Les allocataires ont aussi du mal à se faire à cette idée. Il suffit de faire un tour sur les forums de discussion pour s'en convaincre. «Comment peuvent-il avoir accès à nos comptes bancaires, c'est un nouveau délire de l'Etat? On n'a pas le droit d'assurer nos arrières?», s'insurge «Loli», sur droit-finance.net. Une autre internaute n'en est toujours pas revenue après avoir constaté que La Poste avait prévenu la Caf du transfert de son courrier chez son petit ami. «Ils sont tous en lien! explose-t-elle. J'ai vu sur les forums que maintenant c'était légal! Ils peuvent consulter un fichier spécial et regarder nos comptes en toute légalité!» Une telle intrusion, courante en matière de fiscalité, est révolutionnaire pour les bénéficaires de prestations.

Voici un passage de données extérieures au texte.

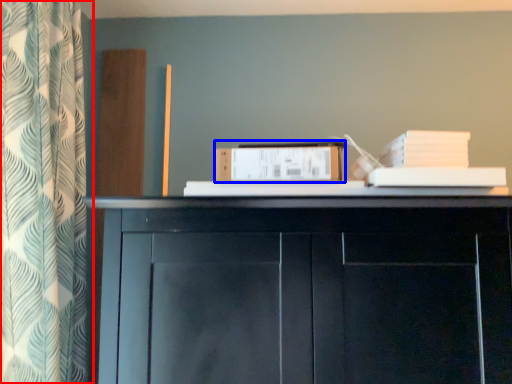
Question: Among these objects, which one is nearest to the camera, curtain (highlighted by a red box) or paperback book (highlighted by a blue box)?

Choices:
 (A) curtain
 (B) paperback book

Answer: (A)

A ce jour, toutefois, les organismes font preuve de beaucoup de retenue dans les sanctions. Question de culture, d'abord. «Les agents des Caf sont formatés pour aider les pauvres, pas pour les redresser», lâche un fonctionnaire des affaires sociales. Question de définition aussi. Un hôpital facture une journée entière d'hospitalisation pour un simple fond de l'œil ou une opération qu'il n'a pas effectuée ? Pour l'assurance-maladie, c'est une faute, pas une fraude. «Nous ne pouvons que nous en tenir à la définition légale», plaide Pierre Fender. Selon le code civil, la fraude est un acte «réitéré et délibéré».
Si l'on tient compte des « erreurs » - appelées «indus» en jargon Sécu -, les sommes qui échappent aux organismes sociaux sont bien plus élevées. Les Caf, par exemple, détectent 2 milliards d'euros d'indus par an. Tous les responsables jurent la main sur le cœur récupérer la quasi-totalité de ces sommes. Les députés de la Mecss sont sceptiques. Jean-Pierre Door, élu UMP du Loiret et médecin, a fait ses calculs: «Sans les 5milliards de fraude et les 10milliards d'actes médicaux inutiles, l'assurance-maladie serait à l'équilibre.»
Les parlementaires veulent passer à la vitesse supérieure. Ils demandent que la Cnaf cesse de prévenir les allocataires des visites des contrôleurs. Ce qui est déjà le cas lors d'un fort soupçon de fraude, selon Daniel Buchet. Surtout, les élus UMP demandent l'instauration d'une «carte sociale » sur laquelle figureraient tous les subsides dont bénéficie le titulaire. «De l'aide municipale à l'aide de l'Etat», précise le rapporteur Dominique Tian, qui souligne que la Belgique est déjà dotée d'un système équivalent. Xavier Bertrand devrait leur donner satisfaction avec la mise en service annoncée du Répertoire national commun de la protection sociale d'ici à la fin de l'année. Et si l'arme anti-fraude la plus efficace était la peur du gendarme? Depuis quelques semaines, une affichette orne les halls d'entrée des Caisses d'allocations familiales. Y figure noir sur blanc un jugement du tribunal de Melun : sept fraudeurs aux allocations logement écopent de peines de prison allant de six mois avec sursis à deux mois ferme. C'est la deuxième fois dans l'histoire de la Cnaf qu'une telle publicité est exigée par les tribunaux.
* Sondage Ifop réalisé du 7 au 15 février 2011 auprès de 1013 personnes.